Two years after their debut, Who’s a Fuzzy Buddy?, Roanoke, VA’s The Bastards of Fate continue their uncompromising onslaught of demented pop with an incredibly strong sophomore effort.
Vampires Are Real And Palpable filters the dramatic sound of Muse andGhost & Goblin through the lens of psychedelic Ralph Bakshi cartoons and Hanna-Barbera hijinks. A raw darkness runs through the insanity, however, and, as the songs unfold, the vampires become more apparent.William S. Burroughs warned against “psychic vampires,” those who walk into a room and drain the energy. “If, after having been exposed to someone’s presence, you feel as if you’ve lost a quart of plasma, avoid that presence,” he advised. “You need it like you need pernicious anemia.” These sinister characters emerge from the songs, twisting the lives of those around them, dragging everyone into their solipsistic world of doom and despair. Bleak? Yes, very.
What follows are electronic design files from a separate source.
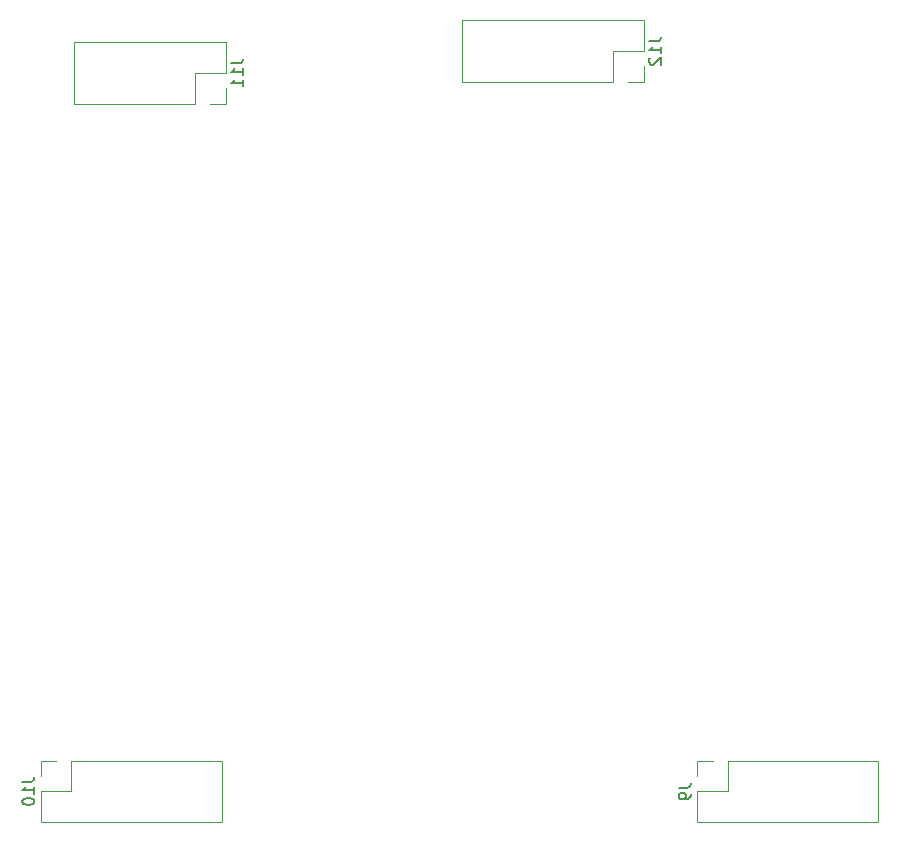
<source format=gbr>
%TF.GenerationSoftware,KiCad,Pcbnew,(6.0.10)*%
%TF.CreationDate,2023-01-06T10:16:34+00:00*%
%TF.ProjectId,test_board_boost,74657374-5f62-46f6-9172-645f626f6f73,rev?*%
%TF.SameCoordinates,Original*%
%TF.FileFunction,Legend,Bot*%
%TF.FilePolarity,Positive*%
%FSLAX46Y46*%
G04 Gerber Fmt 4.6, Leading zero omitted, Abs format (unit mm)*
G04 Created by KiCad (PCBNEW (6.0.10)) date 2023-01-06 10:16:34*
%MOMM*%
%LPD*%
G01*
G04 APERTURE LIST*
%ADD10C,0.150000*%
%ADD11C,0.120000*%
G04 APERTURE END LIST*
D10*
%TO.C,J11*%
X111262380Y-63875476D02*
X111976666Y-63875476D01*
X112119523Y-63827857D01*
X112214761Y-63732619D01*
X112262380Y-63589761D01*
X112262380Y-63494523D01*
X112262380Y-64875476D02*
X112262380Y-64304047D01*
X112262380Y-64589761D02*
X111262380Y-64589761D01*
X111405238Y-64494523D01*
X111500476Y-64399285D01*
X111548095Y-64304047D01*
X112262380Y-65827857D02*
X112262380Y-65256428D01*
X112262380Y-65542142D02*
X111262380Y-65542142D01*
X111405238Y-65446904D01*
X111500476Y-65351666D01*
X111548095Y-65256428D01*
%TO.C,J10*%
X93587380Y-124716278D02*
X94301666Y-124716278D01*
X94444523Y-124668659D01*
X94539761Y-124573421D01*
X94587380Y-124430563D01*
X94587380Y-124335325D01*
X94587380Y-125716278D02*
X94587380Y-125144849D01*
X94587380Y-125430563D02*
X93587380Y-125430563D01*
X93730238Y-125335325D01*
X93825476Y-125240087D01*
X93873095Y-125144849D01*
X93587380Y-126335325D02*
X93587380Y-126430563D01*
X93635000Y-126525802D01*
X93682619Y-126573421D01*
X93777857Y-126621040D01*
X93968333Y-126668659D01*
X94206428Y-126668659D01*
X94396904Y-126621040D01*
X94492142Y-126573421D01*
X94539761Y-126525802D01*
X94587380Y-126430563D01*
X94587380Y-126335325D01*
X94539761Y-126240087D01*
X94492142Y-126192468D01*
X94396904Y-126144849D01*
X94206428Y-126097230D01*
X93968333Y-126097230D01*
X93777857Y-126144849D01*
X93682619Y-126192468D01*
X93635000Y-126240087D01*
X93587380Y-126335325D01*
%TO.C,J9*%
X149162535Y-125192468D02*
X149876821Y-125192468D01*
X150019678Y-125144849D01*
X150114916Y-125049611D01*
X150162535Y-124906754D01*
X150162535Y-124811516D01*
X150162535Y-125716278D02*
X150162535Y-125906754D01*
X150114916Y-126001992D01*
X150067297Y-126049611D01*
X149924440Y-126144849D01*
X149733964Y-126192468D01*
X149353012Y-126192468D01*
X149257774Y-126144849D01*
X149210155Y-126097230D01*
X149162535Y-126001992D01*
X149162535Y-125811516D01*
X149210155Y-125716278D01*
X149257774Y-125668659D01*
X149353012Y-125621040D01*
X149591107Y-125621040D01*
X149686345Y-125668659D01*
X149733964Y-125716278D01*
X149781583Y-125811516D01*
X149781583Y-126001992D01*
X149733964Y-126097230D01*
X149686345Y-126144849D01*
X149591107Y-126192468D01*
%TO.C,J12*%
X146657380Y-62025476D02*
X147371666Y-62025476D01*
X147514523Y-61977857D01*
X147609761Y-61882619D01*
X147657380Y-61739761D01*
X147657380Y-61644523D01*
X147657380Y-63025476D02*
X147657380Y-62454047D01*
X147657380Y-62739761D02*
X146657380Y-62739761D01*
X146800238Y-62644523D01*
X146895476Y-62549285D01*
X146943095Y-62454047D01*
X146752619Y-63406428D02*
X146705000Y-63454047D01*
X146657380Y-63549285D01*
X146657380Y-63787380D01*
X146705000Y-63882619D01*
X146752619Y-63930238D01*
X146847857Y-63977857D01*
X146943095Y-63977857D01*
X147085952Y-63930238D01*
X147657380Y-63358809D01*
X147657380Y-63977857D01*
D11*
%TO.C,J11*%
X110810000Y-67285000D02*
X110810000Y-65955000D01*
X108210000Y-64685000D02*
X110810000Y-64685000D01*
X108210000Y-67285000D02*
X108210000Y-64685000D01*
X110810000Y-64685000D02*
X110810000Y-62085000D01*
X110810000Y-62085000D02*
X97990000Y-62085000D01*
X108210000Y-67285000D02*
X97990000Y-67285000D01*
X97990000Y-67285000D02*
X97990000Y-62085000D01*
X109480000Y-67285000D02*
X110810000Y-67285000D01*
%TO.C,J10*%
X110495000Y-122925802D02*
X110495000Y-128125802D01*
X97735000Y-122925802D02*
X110495000Y-122925802D01*
X97735000Y-122925802D02*
X97735000Y-125525802D01*
X95135000Y-122925802D02*
X95135000Y-124255802D01*
X95135000Y-128125802D02*
X110495000Y-128125802D01*
X97735000Y-125525802D02*
X95135000Y-125525802D01*
X96465000Y-122925802D02*
X95135000Y-122925802D01*
X95135000Y-125525802D02*
X95135000Y-128125802D01*
%TO.C,J9*%
X150710155Y-122925802D02*
X150710155Y-124255802D01*
X153310155Y-125525802D02*
X150710155Y-125525802D01*
X150710155Y-128125802D02*
X166070155Y-128125802D01*
X153310155Y-122925802D02*
X153310155Y-125525802D01*
X166070155Y-122925802D02*
X166070155Y-128125802D01*
X153310155Y-122925802D02*
X166070155Y-122925802D01*
X150710155Y-125525802D02*
X150710155Y-128125802D01*
X152040155Y-122925802D02*
X150710155Y-122925802D01*
%TO.C,J12*%
X143605000Y-62835000D02*
X146205000Y-62835000D01*
X146205000Y-65435000D02*
X146205000Y-64105000D01*
X144875000Y-65435000D02*
X146205000Y-65435000D01*
X143605000Y-65435000D02*
X130845000Y-65435000D01*
X130845000Y-65435000D02*
X130845000Y-60235000D01*
X146205000Y-62835000D02*
X146205000Y-60235000D01*
X143605000Y-65435000D02*
X143605000Y-62835000D01*
X146205000Y-60235000D02*
X130845000Y-60235000D01*
%TD*%
M02*

</source>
That’s not to say that these songs are all dreary mopers filled with ennui. Quite the contrary, they are as entertaining as Space Ghost on acid. They just happen to tread in disturbing territory, a fateful reminder of the enemies that surround us every day.
It’s interesting to note the mutual vampirism of being in a band, especially while playing live music. As the band feeds off each other, the audience feeds off the band, who in turn feeds off the audience. The Bastards of Fate know this and flaunt it unapologetically. The vampires are us.